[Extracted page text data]
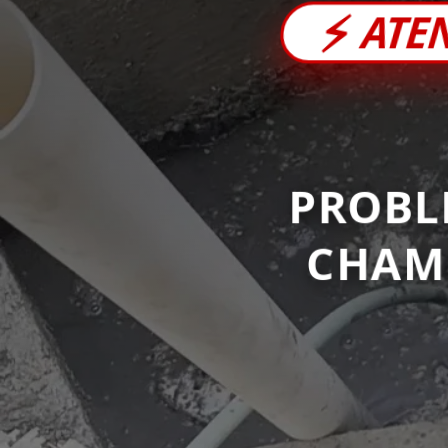
⚡
ATE
PROBL
CHAM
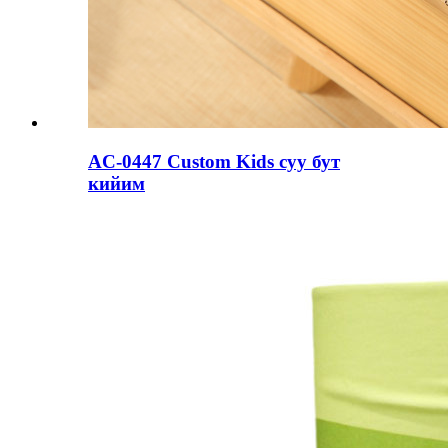
AC-0447 Custom Kids суу бут
кийим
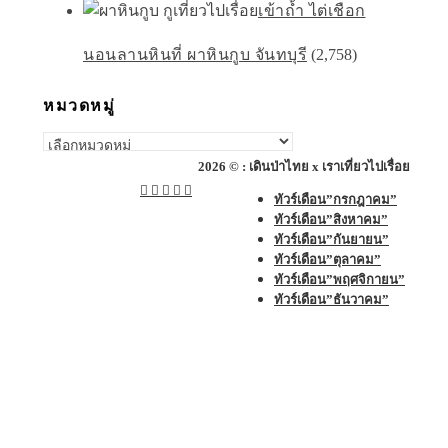
เข้าถ้ำ ไต่เชือก
นอนลานหินที่ ผาหินกูบ จันทบุรี
(2,758)
หมวดหมู่
หมวด
หมู่
2026 © : เดินป่าไทย x เราเที่ยวไปเรื่อย
ทัวร์เดือน”กรกฎาคม”
ทัวร์เดือน”สิงหาคม”
ทัวร์เดือน”กันยายน”
ทัวร์เดือน”ตุลาคม”
ทัวร์เดือน”พฤศจิกายน”
ทัวร์เดือน”ธันวาคม”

* What the task asks:
Once the pictures are set aside, transcribe the remaining lines above exactly.

* Exercise output:
⚡
ATE
PROBL
CHAM
AC-0447 Custom Kids суу бут
кийим
เข้าถ้ำ ไต่เชือก
นอนลานหินที่ ผาหินกูบ จันทบุรี
(2,758)
หมวดหมู่
หมวด
หมู่
2026 © : เดินป่าไทย x เราเที่ยวไปเรื่อย
ทัวร์เดือน”กรกฎาคม”
ทัวร์เดือน”สิงหาคม”
ทัวร์เดือน”กันยายน”
ทัวร์เดือน”ตุลาคม”
ทัวร์เดือน”พฤศจิกายน”
ทัวร์เดือน”ธันวาคม”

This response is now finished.